Camille Eterno, his main competitor, earned about 34% of the vote.

“I am honored that — after a couple of very difficult years for the schools and for our members — I have been re-elected,” Mulgrew said in a statement. “I look forward to working with the entire UFT to ensure that the school system functions well for everyone – employees, children and their families.”

Eterno and a slew of other candidates attempted to consolidate factions within the union opposed to Mulgrew’s leadership under the banner United for Change, drawing on internal groups including the Movement of Rank-and-File Educators and Solidarity Caucus that have sometimes run separate slates of candidates for top leadership positions.

A main goal was to create a more democratic union responsive to members’ input, especially as the teachers contract is set to expire this fall. The group also laid out a series of policy positions including opposition to mayoral control of the city’s schools and overhauling the way teachers are evaluated.

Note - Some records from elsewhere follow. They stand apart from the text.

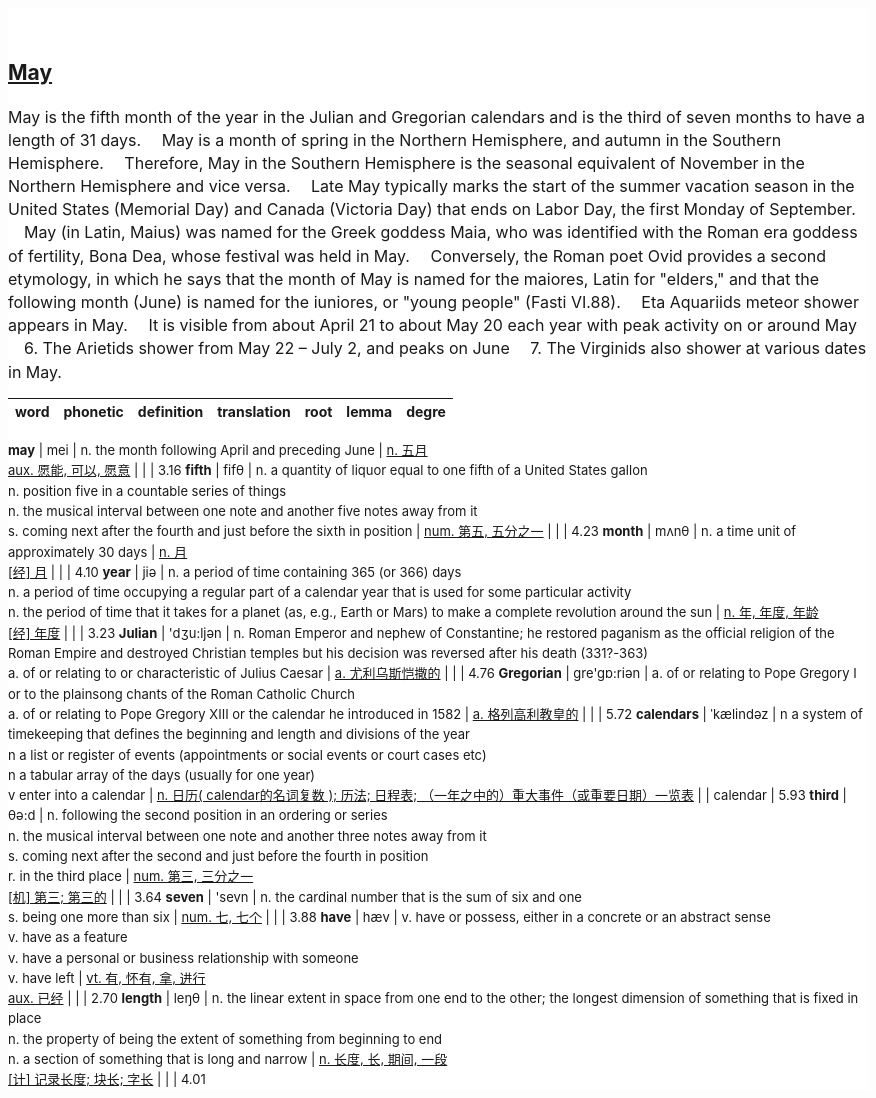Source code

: </font>

<br>



## <a href=https://en.wikipedia.org/wiki/May>May</a> 

<font size=3>
May is the fifth month of the year in the Julian and Gregorian calendars and is the third of seven months to have a length of 31 days. 　May is a month of spring in the Northern Hemisphere, and autumn in the Southern Hemisphere. 　Therefore, May in the Southern Hemisphere is the seasonal equivalent of November in the Northern Hemisphere and vice versa. 　Late May typically marks the start of the summer vacation season in the United States (Memorial Day) and Canada (Victoria Day) that ends on Labor Day, the first Monday of September. 　May (in Latin, Maius) was named for the Greek goddess Maia, who was identified with the Roman era goddess of fertility, Bona Dea, whose festival was held in May. 　Conversely, the Roman poet Ovid provides a second etymology, in which he says that the month of May is named for the maiores, Latin for "elders," and that the following month (June) is named for the iuniores, or "young people" (Fasti VI.88). 　Eta Aquariids meteor shower appears in May. 　It is visible from about April 21 to about May 20 each year with peak activity on or around May 　6. The Arietids shower from May 22 – July 2, and peaks on June 　7. The Virginids also shower at various dates in May.
</font>

word | phonetic | definition | translation | root | lemma | degre
---- | ---- | ---- | ---- | ---- | ---- | ----
<font size=2>
<b>may</b> | mei | n. the month following April and preceding June | <a href=https://en.wikipedia.org/wiki/may>n. 五月<br>aux. 愿能, 可以, 愿意</a> |  |  | 3.16
<b>fifth</b> | fifθ | n. a quantity of liquor equal to one fifth of a United States gallon<br>n. position five in a countable series of things<br>n. the musical interval between one note and another five notes away from it<br>s. coming next after the fourth and just before the sixth in position | <a href=https://en.wikipedia.org/wiki/fifth>num. 第五, 五分之一</a> |  |  | 4.23
<b>month</b> | mʌnθ | n. a time unit of approximately 30 days | <a href=https://en.wikipedia.org/wiki/month>n. 月<br>[经] 月</a> |  |  | 4.10
<b>year</b> | jiә | n. a period of time containing 365 (or 366) days<br>n. a period of time occupying a regular part of a calendar year that is used for some particular activity<br>n. the period of time that it takes for a planet (as, e.g., Earth or Mars) to make a complete revolution around the sun | <a href=https://en.wikipedia.org/wiki/year>n. 年, 年度, 年龄<br>[经] 年度</a> |  |  | 3.23
<b>Julian</b> | 'dʒu:ljәn | n. Roman Emperor and nephew of Constantine; he restored paganism as the official religion of the Roman Empire and destroyed Christian temples but his decision was reversed after his death (331?-363)<br>a. of or relating to or characteristic of Julius Caesar | <a href=https://en.wikipedia.org/wiki/Julian>a. 尤利乌斯恺撒的</a> |  |  | 4.76
<b>Gregorian</b> | gre'gɒ:riәn | a. of or relating to Pope Gregory I or to the plainsong chants of the Roman Catholic Church<br>a. of or relating to Pope Gregory XIII or the calendar he introduced in 1582 | <a href=https://en.wikipedia.org/wiki/Gregorian>a. 格列高利教皇的</a> |  |  | 5.72
<b>calendars</b> | ˈkælindəz | n a system of timekeeping that defines the beginning and length and divisions of the year<br>n a list or register of events (appointments or social events or court cases etc)<br>n a tabular array of the days (usually for one year)<br>v enter into a calendar | <a href=https://en.wikipedia.org/wiki/calendars>n. 日历( calendar的名词复数 ); 历法; 日程表; （一年之中的）重大事件（或重要日期）一览表</a> |  | calendar | 5.93
<b>third</b> | θә:d | n. following the second position in an ordering or series<br>n. the musical interval between one note and another three notes away from it<br>s. coming next after the second and just before the fourth in position<br>r. in the third place | <a href=https://en.wikipedia.org/wiki/third>num. 第三, 三分之一<br>[机] 第三; 第三的</a> |  |  | 3.64
<b>seven</b> | 'sevn | n. the cardinal number that is the sum of six and one<br>s. being one more than six | <a href=https://en.wikipedia.org/wiki/seven>num. 七, 七个</a> |  |  | 3.88
<b>have</b> | hæv | v. have or possess, either in a concrete or an abstract sense<br>v. have as a feature<br>v. have a personal or business relationship with someone<br>v. have left | <a href=https://en.wikipedia.org/wiki/have>vt. 有, 怀有, 拿, 进行<br>aux. 已经</a> |  |  | 2.70
<b>length</b> | leŋθ | n. the linear extent in space from one end to the other; the longest dimension of something that is fixed in place<br>n. the property of being the extent of something from beginning to end<br>n. a section of something that is long and narrow | <a href=https://en.wikipedia.org/wiki/length>n. 长度, 长, 期间, 一段<br>[计] 记录长度; 块长; 字长</a> |  |  | 4.01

But the teachers union has always been dominated by an internal caucus — known as Unity — and even his critics acknowledged that unseating Mulgrew was unlikely. Turnout in UFT elections has typically been low and this cycle was no exception. Of nearly 194,000 mailed ballots, just under 51,000 were returned, about 26%, union officials said.

Mulgrew’s lower margin of victory could reflect some frustration over how the union handled the pandemic. Some members have said they wished the union was more transparent as they negotiated safety rules as schools began reopening in September 2020.

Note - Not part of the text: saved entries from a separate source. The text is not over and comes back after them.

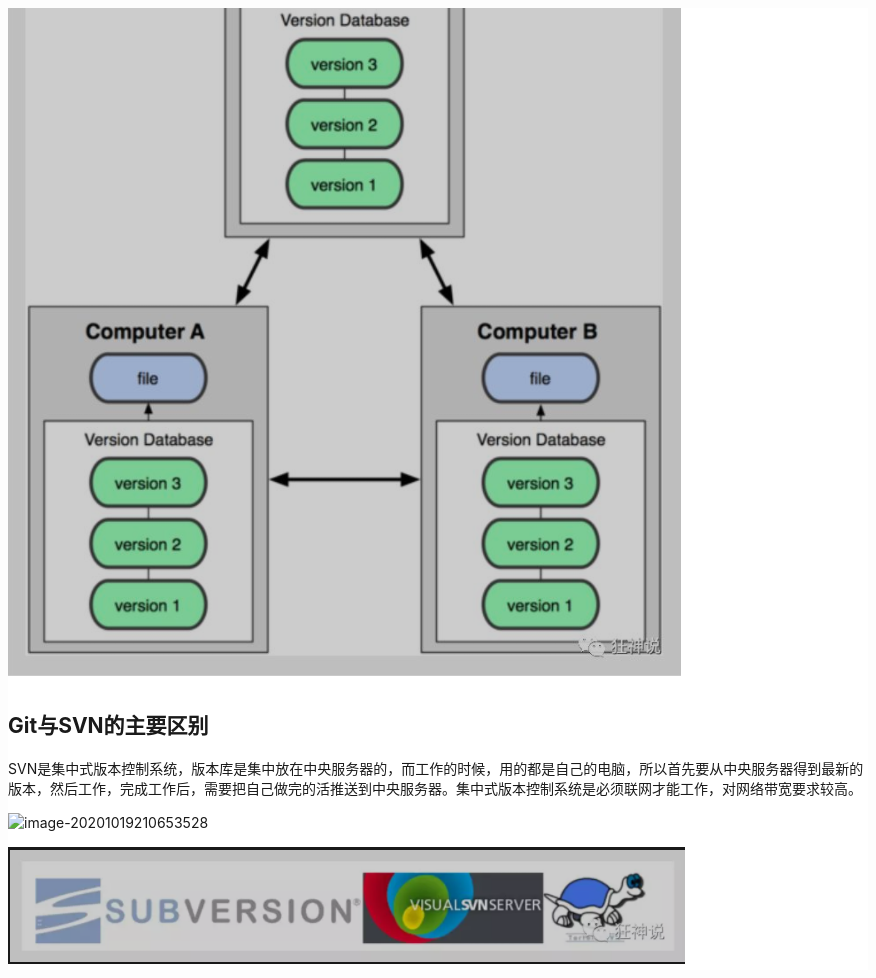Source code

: ![image-20201107172243610](git/image-20201107172243610.png)



## Git与SVN的主要区别

SVN是集中式版本控制系统，版本库是集中放在中央服务器的，而工作的时候，用的都是自己的电脑，所以首先要从中央服务器得到最新的版本，然后工作，完成工作后，需要把自己做完的活推送到中央服务器。集中式版本控制系统是必须联网才能工作，对网络带宽要求较高。

![image-20201019210653528](git/image-20201019210653528.png)

![image-20201107172302040](git/image-20201107172302040.png)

“Behind our backs they negotiated a settlement,” said Annie Tan, an elementary special education teacher in Brooklyn who ran for secretary on the United for Change slate, before the results came in. Tan said her slate was advocating for “a different vision of how a union runs with member input and mobilization.”

Mulgrew’s lower vote share could also reflect frustration among retired members, a major voting bloc. The teachers union supported a city plan to move retirees from traditional Medicare to Medicare Advantage, a federally funded but privatized program, sparking concern among retirees that their health care could become less accessible.

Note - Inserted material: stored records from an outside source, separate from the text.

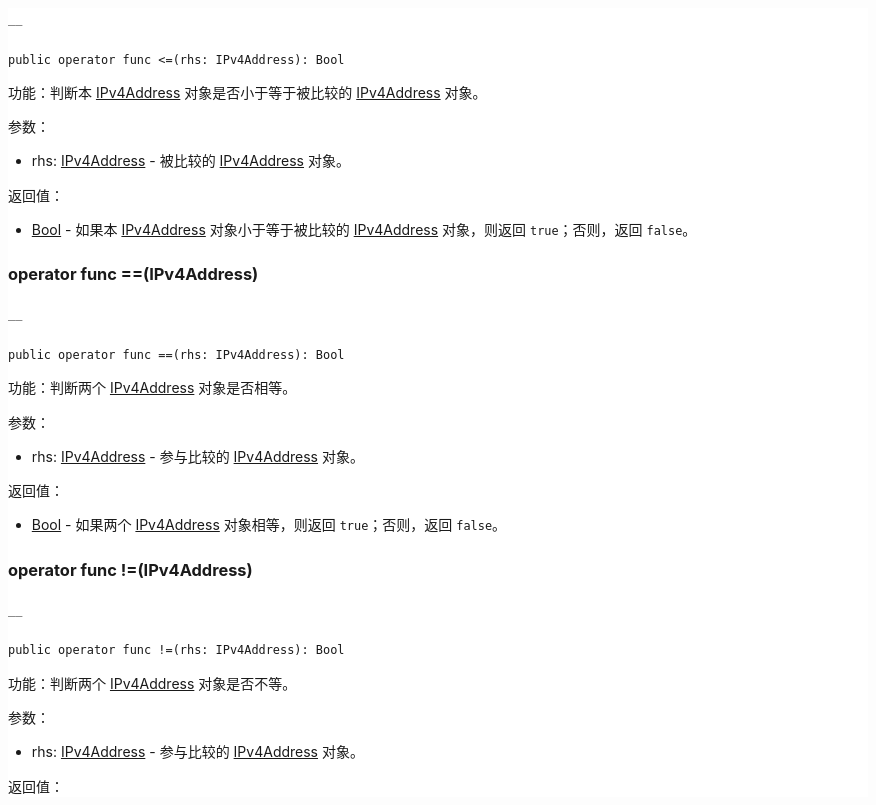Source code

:     __
    
    public operator func <=(rhs: IPv4Address): Bool
    
功能：判断本 [IPv4Address](https://docs.cangjie-lang.cn/docs/1.0.1/libs/std/net/net_package_api/net_package_classes.html#class-ipv4address) 对象是否小于等于被比较的 [IPv4Address](https://docs.cangjie-lang.cn/docs/1.0.1/libs/std/net/net_package_api/net_package_classes.html#class-ipv4address) 对象。

参数：

  * rhs: [IPv4Address](https://docs.cangjie-lang.cn/docs/1.0.1/libs/std/net/net_package_api/net_package_classes.html#class-ipv4address) \- 被比较的 [IPv4Address](https://docs.cangjie-lang.cn/docs/1.0.1/libs/std/net/net_package_api/net_package_classes.html#class-ipv4address) 对象。

返回值：

  * [Bool](https://docs.cangjie-lang.cn/docs/1.0.1/libs/std/core/core_package_api/core_package_intrinsics.html#bool) \- 如果本 [IPv4Address](https://docs.cangjie-lang.cn/docs/1.0.1/libs/std/net/net_package_api/net_package_classes.html#class-ipv4address) 对象小于等于被比较的 [IPv4Address](https://docs.cangjie-lang.cn/docs/1.0.1/libs/std/net/net_package_api/net_package_classes.html#class-ipv4address) 对象，则返回 `true`；否则，返回 `false`。

### operator func ==\(IPv4Address\)
    
    __
    
    public operator func ==(rhs: IPv4Address): Bool
    
功能：判断两个 [IPv4Address](https://docs.cangjie-lang.cn/docs/1.0.1/libs/std/net/net_package_api/net_package_classes.html#class-ipv4address) 对象是否相等。

参数：

  * rhs: [IPv4Address](https://docs.cangjie-lang.cn/docs/1.0.1/libs/std/net/net_package_api/net_package_classes.html#class-ipv4address) \- 参与比较的 [IPv4Address](https://docs.cangjie-lang.cn/docs/1.0.1/libs/std/net/net_package_api/net_package_classes.html#class-ipv4address) 对象。

返回值：

  * [Bool](https://docs.cangjie-lang.cn/docs/1.0.1/libs/std/core/core_package_api/core_package_intrinsics.html#bool) \- 如果两个 [IPv4Address](https://docs.cangjie-lang.cn/docs/1.0.1/libs/std/net/net_package_api/net_package_classes.html#class-ipv4address) 对象相等，则返回 `true`；否则，返回 `false`。

### operator func \!=\(IPv4Address\)
    
    __
    
    public operator func !=(rhs: IPv4Address): Bool
    
功能：判断两个 [IPv4Address](https://docs.cangjie-lang.cn/docs/1.0.1/libs/std/net/net_package_api/net_package_classes.html#class-ipv4address) 对象是否不等。

参数：

  * rhs: [IPv4Address](https://docs.cangjie-lang.cn/docs/1.0.1/libs/std/net/net_package_api/net_package_classes.html#class-ipv4address) \- 参与比较的 [IPv4Address](https://docs.cangjie-lang.cn/docs/1.0.1/libs/std/net/net_package_api/net_package_classes.html#class-ipv4address) 对象。

返回值：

“It was a disaster the way it was presented,” said Arthur Goldstein, a 66-year-old teacher at Francis Lewis High School who ran for an executive board seat with the Unity caucus. Some retired teachers, for instance, said they only learned of their union’s position in the media. “I absolutely understand that people who have been using government Medicare for years will be insecure about any changes to their plan,” Goldstein added.

UFT officials did not immediately provide full breakdowns of the other races on the ballot, saying the results were not yet official and that about 5% of ballots had not yet been tabulated, which could impact some of the final results. Among the positions up for grabs are a handful of union-wide positions and 90 seats on the UFT executive board.